The desired target model for Linked Open Data in the Art domain is one with the following properties:
- Captures as much of the information that we know about the resources as possible
- Can be productively used via easy to implement services
- Provides interoperability with other related data sets
- Solves actual challenges, which are documented as use cases
Successful models are developed:
- iteratively (we will not get it right the first time)
- responsively (we will change the model in response to feedback and concerns)
- responsibly (we will consider changes and features carefully with respect to complexity and value)
- collaboratively (we will engage with the community, projects and individuals early and often)
Model Fundamentals
Following the existing norms of the community, our starting point consists of:
- CIDOC-CRM as the core ontology, giving an event-based paradigm
- We use a streamlined profile of CIDOC-CRM to ensure consistency and comprehension.
- The Getty Vocabularies as core sources of identity
- Please see the vocabularies best practice discussion.
- JSON-LD as the primary target serialization
- We use a specific context designed to be as easy to implement as possible.
These are then expanded from if necessary in order to fulfill shared use cases and common requirements.
Model Components
The model can be treated as interlinking components that describe aspects of the events of interest. The target context for JSON-LD is described first, as the examples within the other documentation use it for readability.
- Shared Patterns across the model
- Object descriptions
- Provenance of Objects
- People and Organizations
- Places
- Collections and Sets
- Exhibitions of Objects
- Primary Sources of information
- Assertion level metadata
- Dataset level metadata
An index of all of the classes, properties and identities used:
Scope Limitations
- Interoperability
- The goal of the work is interoperability between systems, not to provide a comprehensive data model to describe everything that a single institution might know. This implies that management and production of the data is out of scope as a system specific concern.

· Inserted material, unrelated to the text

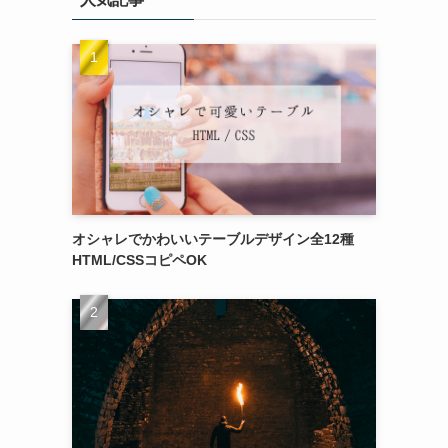
オシャレでかわいいテーブルデザイン全12種
HTML/CSSコピペOK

Similarly, the exact models used within those systems are not our concern. These would otherwise violate the technology independency principle. Open access is not a requirement, but publishing beyond system boundaries is.
- Complex Bibliography
- The thorough description of bibliographic resources in Linked Data is the subject of several ongoing discussions in the Library domain. We feel that the Art and Museum community should adopt whatever solution is devised by the experts in that field for complex bibliographic description, if necessary beyond the model described for documents generally.
- Data Provenance
- Recording the individual events in which the data itself is created, modified and managed is out of scope of this work. The global Linked Open Data community has various approaches to this problem, with varying degrees of complexity and accuracy. Given the relative infancy of the work in the Art domain, we feel that adding this is an unnecessary burden at this stage at any level below the entire dataset.
- Quantification of Uncertainty
- Similarly, the degree of certainty about the data being expressed is valuable and of interest to researchers, but requires a significantly more complex environment. This would also prove an unsustainable burden, and is impractical to use even if it were provided.